Two-and-a-half years later, regulators are now compelled to act. In its secondary markets consultation paper issued in April, designed to inform the EC as it undertakes the MiFID review, the Committee of European Securities Regulators (CESR) finally admitted that “without further regulatory intervention, market forces are unlikely to deliver adequate and affordable pan-European consolidation of transparency information”.

Then there is classification of certain types of trading venue created by MiFID. While the directive originally allowed brokers to act against high execution fees and dissatisfaction with exchange service levels, by internalising flow and establishing their own platforms, the pendulum seems to have swung the other way. It is now the exchanges, primarily through trade body the Federation of European Securities Exchanges, that have voiced their dissatisfaction with the way broker dark pools operate.

Exchanges claim that by not registering as MTFs, regulated markets or systematic internalisers, some broker dark pools have crept beneath MiFID’s radar and operate in a shroud of secrecy; a criticism that most sell-side firms brush off by claiming their internalisation processes are simply an extension of their mission to supply best execution to clients.

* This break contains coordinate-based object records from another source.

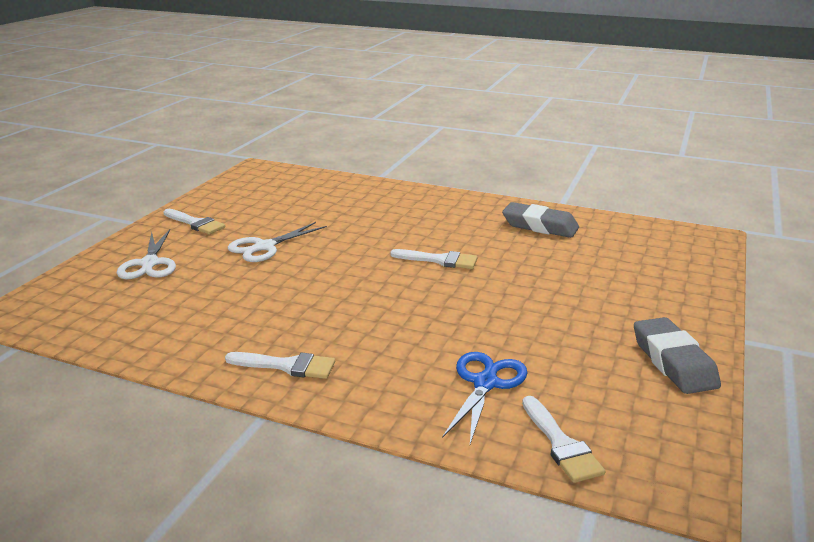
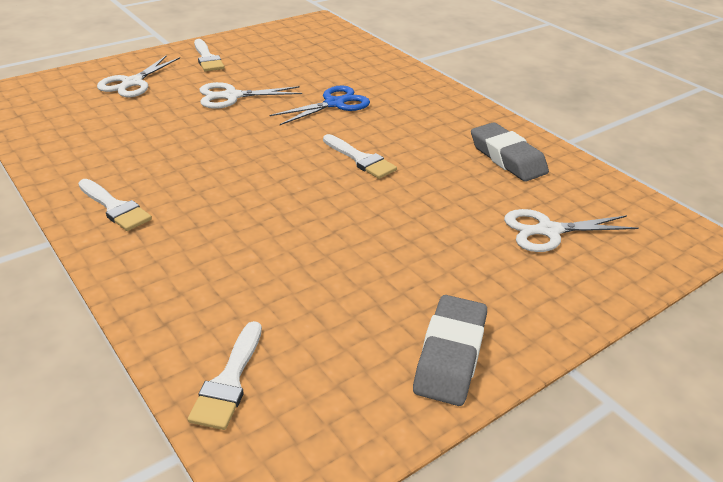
camera: 30 degrees right, 10 degrees up
(485, 383) = (243, 293): blue scissors -> blue scissors (334, 104)
(627, 263) = (548, 231): none -> white scissors

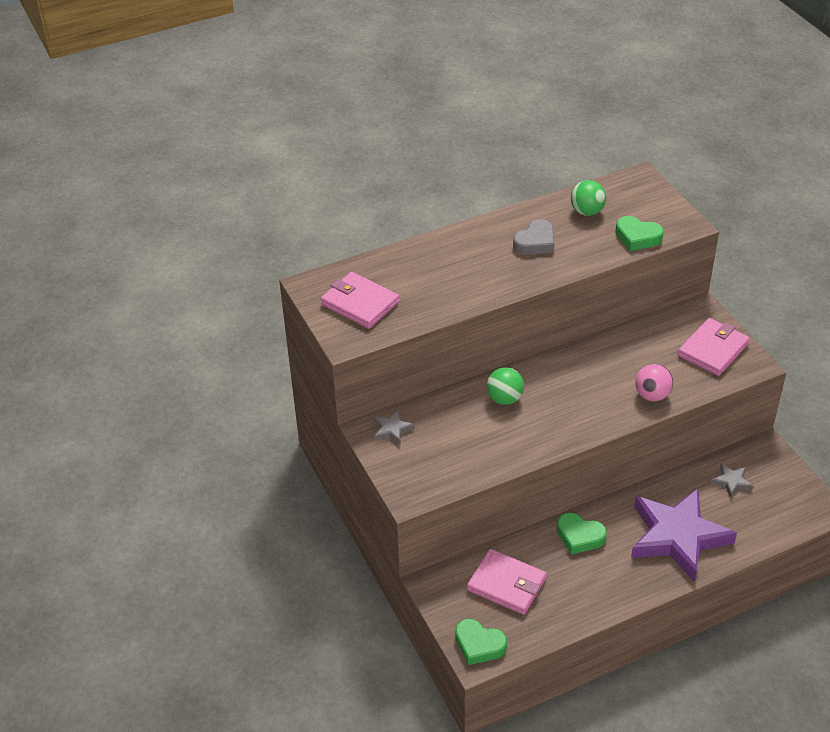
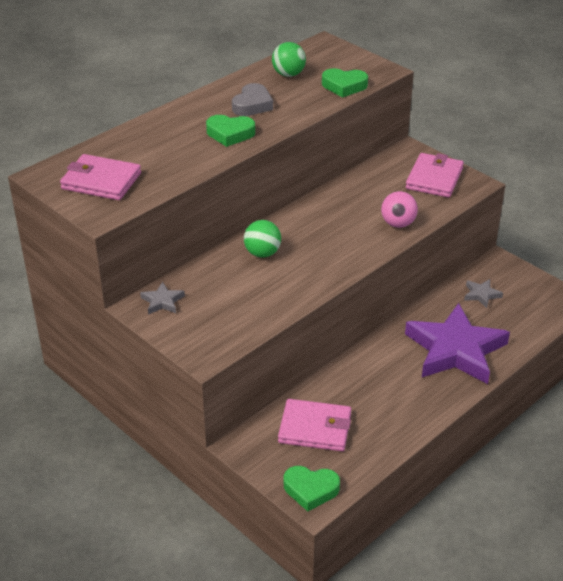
camera: 20 degrees left, 5 degrees down
(579, 536) = (366, 370): green heart -> green heart (230, 134)

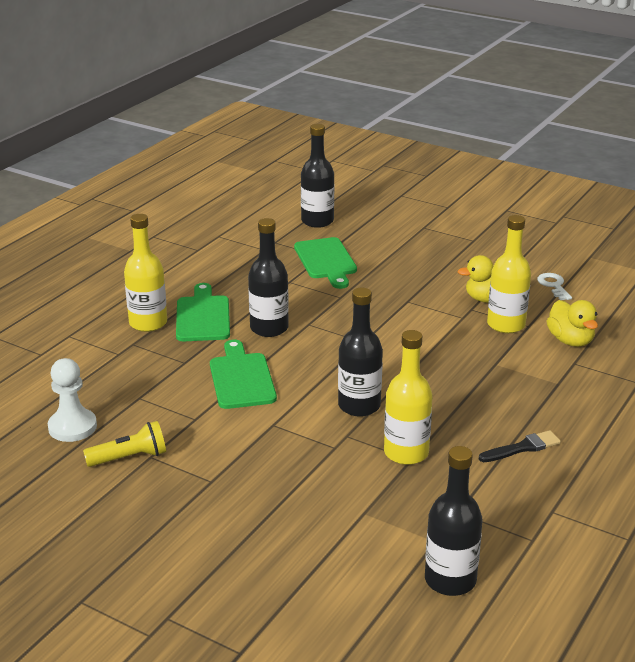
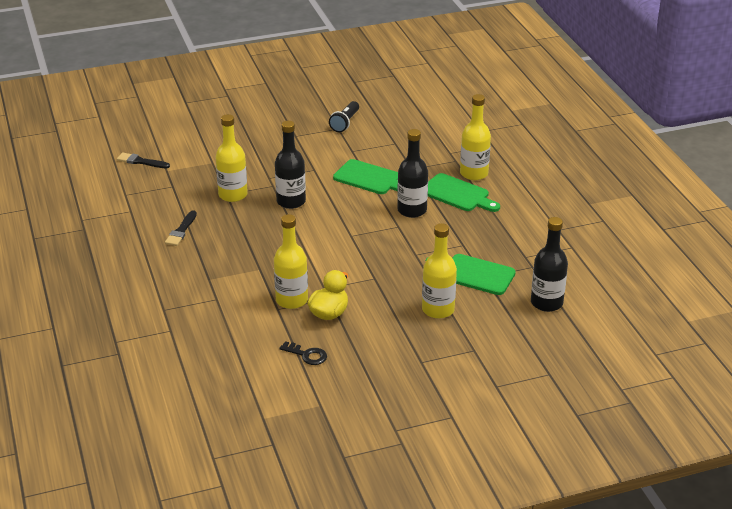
camera: 130 degrees right, 5 degrees up
(72, 427) = (393, 117): white pawn -> none
(129, 458) = (345, 123): yellow flashlight -> black flashlight
(400, 257) = (438, 309): none -> yellow bottle
(450, 580) = (141, 161): black bottle -> black brush
(553, 285) = (307, 355): white key -> black key
(570, 341) = (238, 314): yellow duck -> none

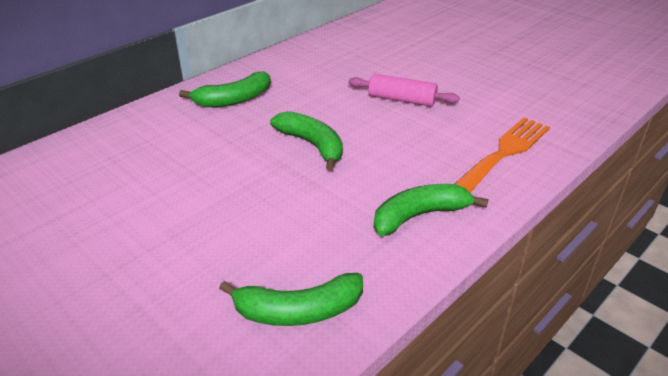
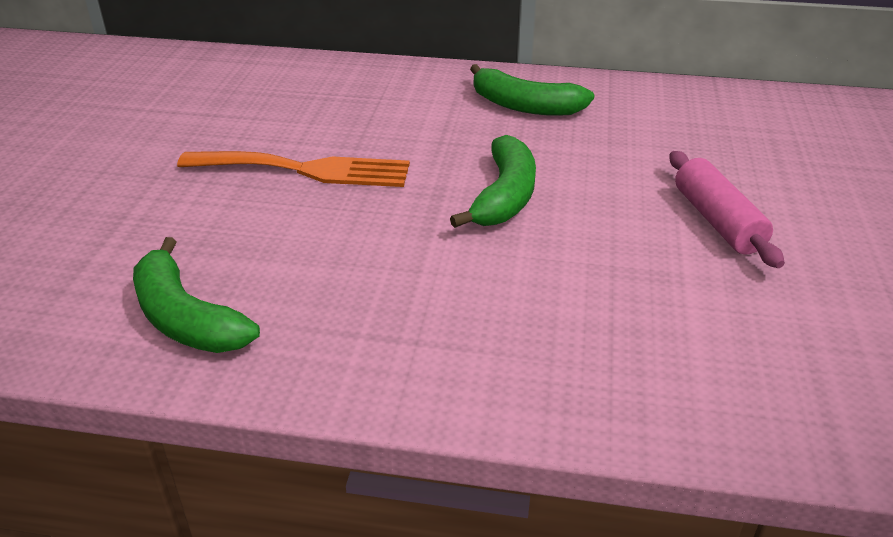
camera: 55 degrees right, 0 degrees up
(419, 216) = (453, 345): green banana -> none
(504, 152) = (722, 377): orange fork -> orange fork (305, 170)

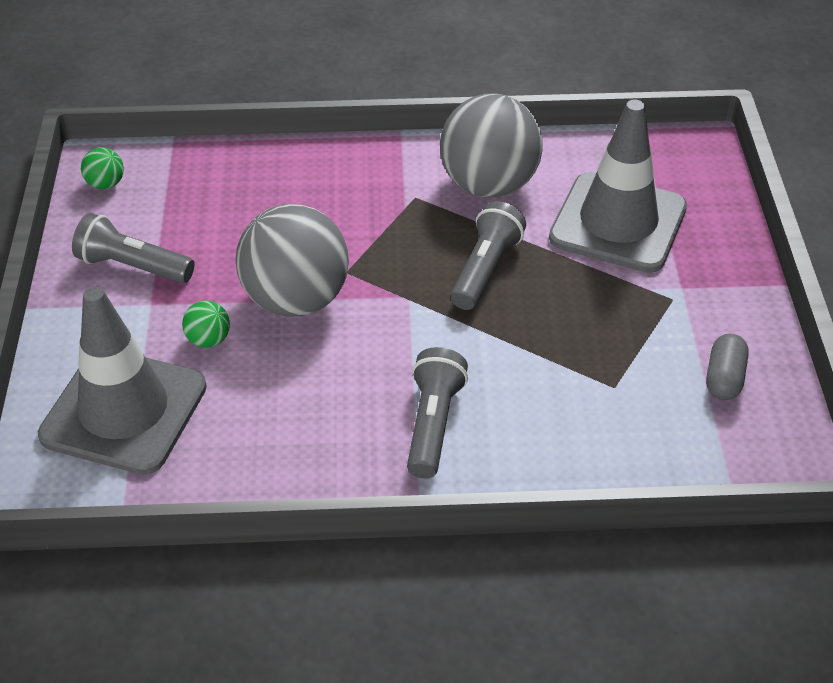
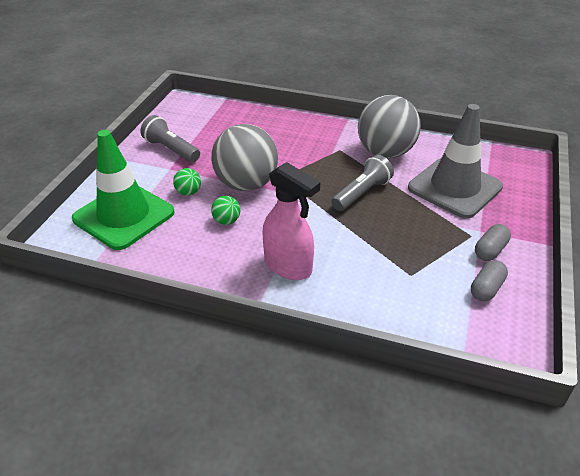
camera: 20 degrees right, 5 degrees down
(106, 184) = (181, 111): green ball -> green ball (226, 221)
(124, 411) = (124, 216): grey traffic cone -> green traffic cone
(433, 424) = (288, 266): grey flashlight -> pink spray bottle
(707, 316) = (490, 250): none -> grey capsule

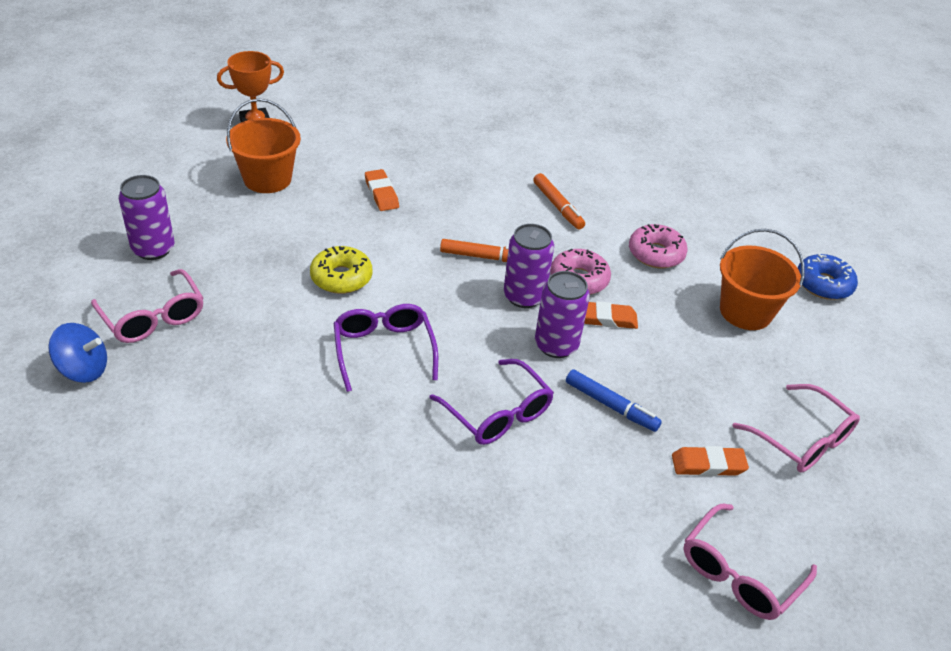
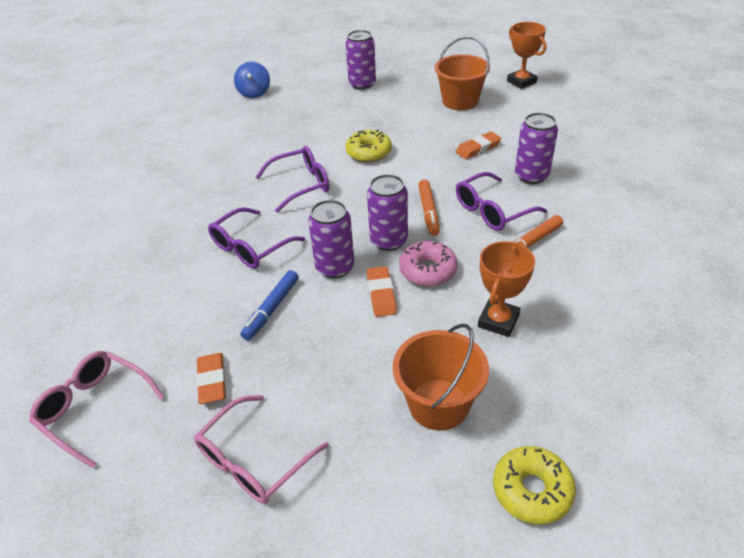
camera: 85 degrees right, 0 degrees up
(153, 317) = (302, 100): pink glasses -> none
(452, 174) = (531, 176): none -> purple can
(499, 214) = (493, 210): none -> purple glasses
(656, 254) = (498, 321): pink donut -> orange trophy
(823, 284) = (532, 490): blue donut -> yellow donut

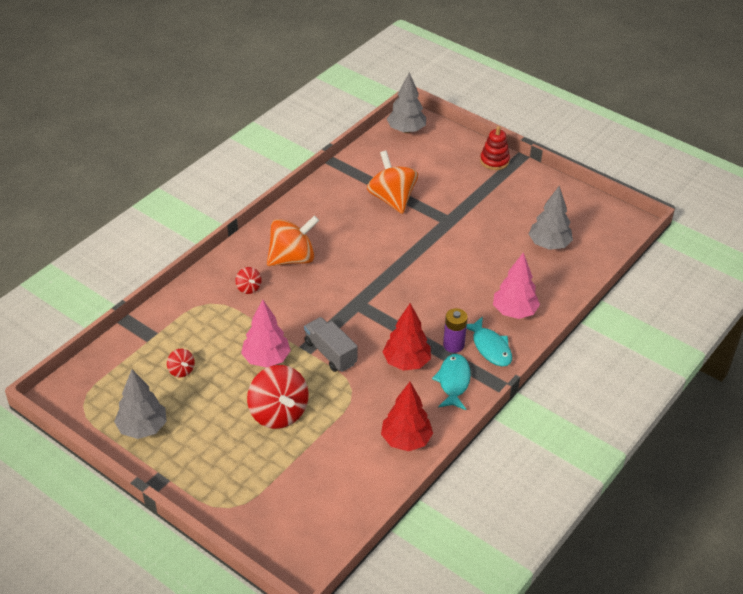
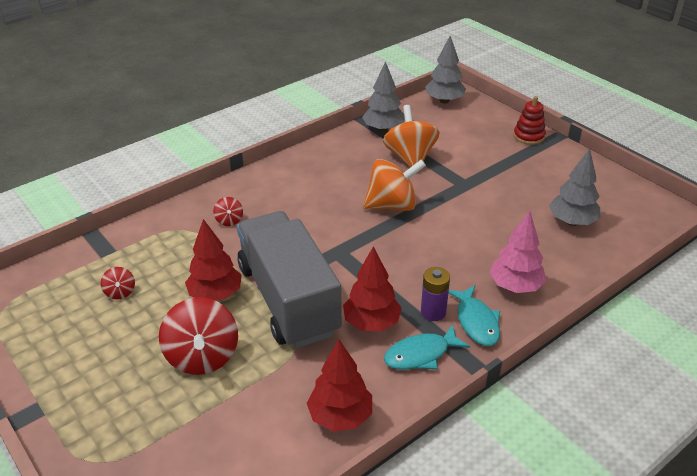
camera: 15 degrees right, 5 degrees down
(142, 428) = (47, 348): grey tree -> grey tree (383, 129)
(266, 359) = (215, 294): pink tree -> red tree
(292, 258) = (286, 199): orange spinning top -> orange spinning top (392, 205)
(330, 353) = (288, 299): grey truck -> grey truck, size x2.10
(453, 382) = (421, 354): turquoise fish -> turquoise fish turned 135 degrees counterclockwise

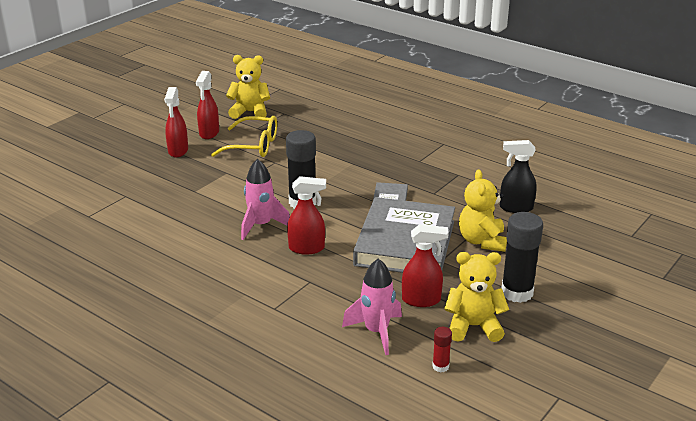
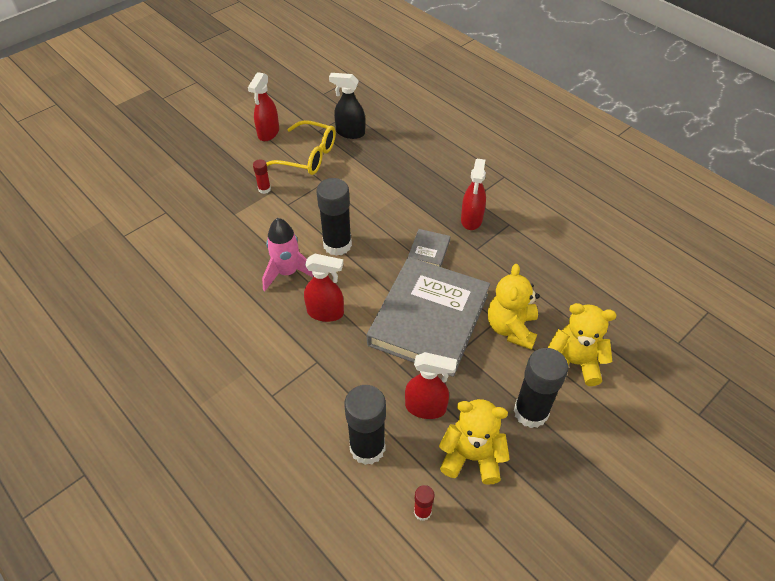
camera: 10 degrees right, 20 degrees up
(178, 151) = (232, 155): red spray bottle -> red spray bottle (471, 220)
(218, 171) = (264, 189): none -> red glue stick
(250, 112) = (316, 107): yellow teddy bear -> yellow teddy bear (573, 363)
(376, 332) = (367, 448): pink rocket -> black glue stick
(515, 208) = (559, 283): black spray bottle -> black spray bottle (350, 133)

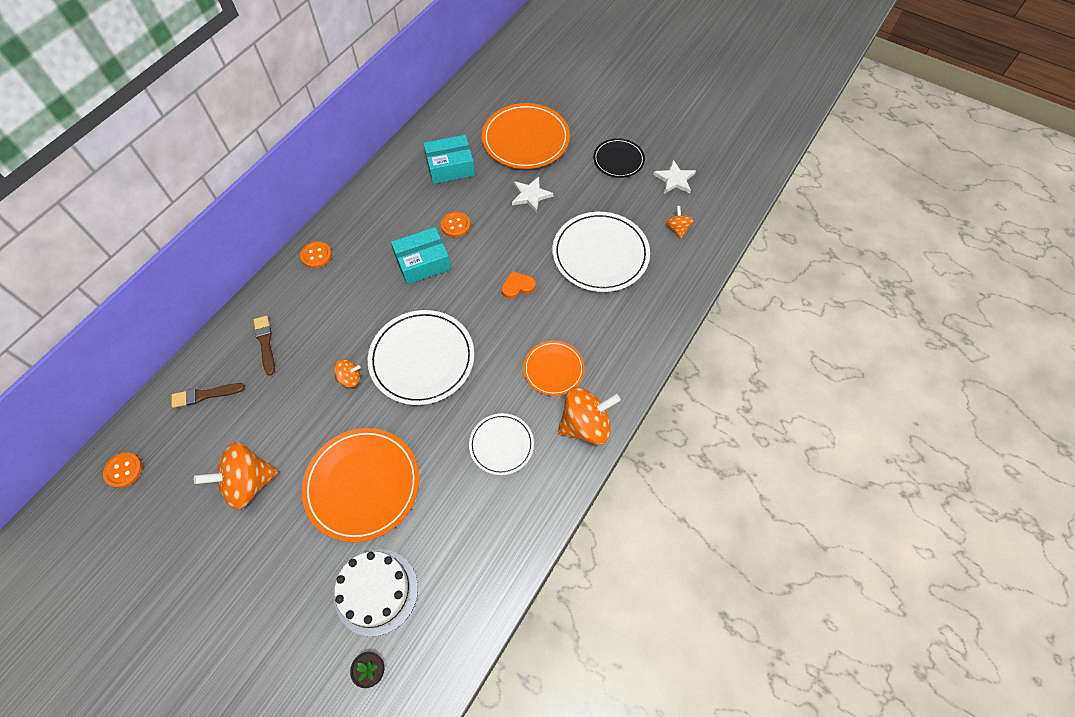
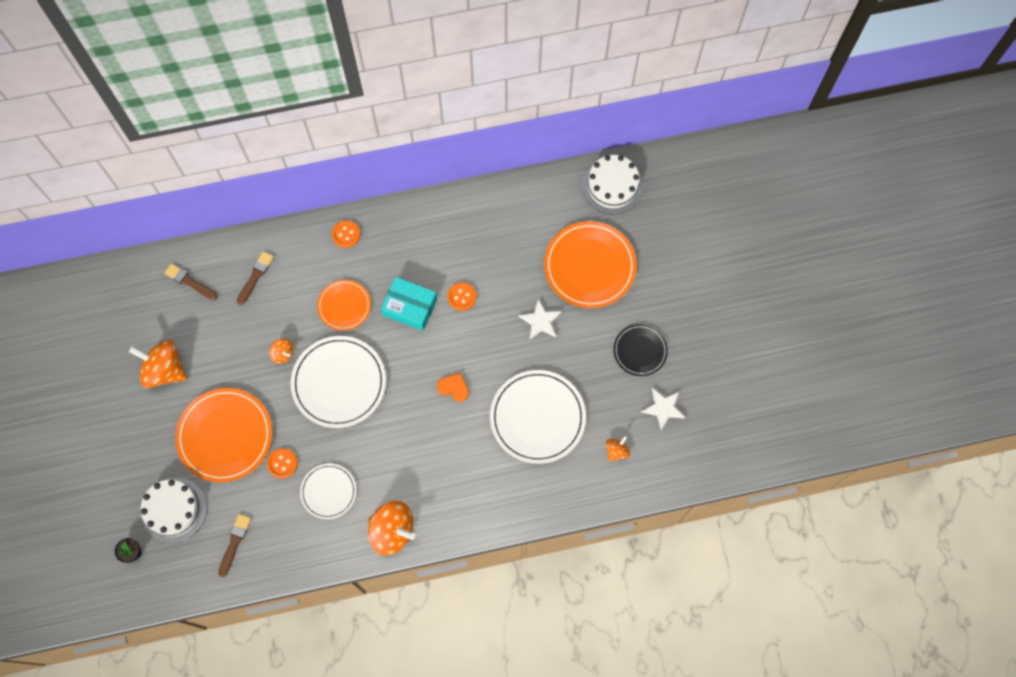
camera: 45 degrees right, 10 degrees up
(124, 470) = (106, 292): orange button -> orange button (282, 463)
(450, 167) = (508, 240): turquoise box -> none
(463, 563) = (234, 542): none -> brown brush
(486, 86) = (612, 186): none -> white cake
(553, 369) = (413, 472): orange plate -> orange plate (344, 306)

Again CESR feels that it might be time to spell out firmer guidance, hinting in its consultation paper that reclassification or a tightening of definitions used by brokers to categorise their venues may be on the cards. Prescriptive regulation for broker dark pools looks likely despite attempts from the sell-side to be more transparent, most recently with six brokers reporting aggregate country-by-country trading volumes in their dark pools via trade reporting facility Markit BOAT.

However, the definition of best execution, a principle introduced by MiFID to better protect end-investors, barely received a mention in CESR’s consultation paper.

Article 21 of MiFID requires firms to “take all reasonable steps to obtain the best possible result, taking into account price, costs, speed, likelihood of execution and settlement, size, nature or any other consideration relevant to the execution of the order.”

While some observers consider this definition to be insufficiently concise to provide adequate investor protection, perhaps CESR hopes that a more rules-based approach in other areas might serve to drive better execution quality.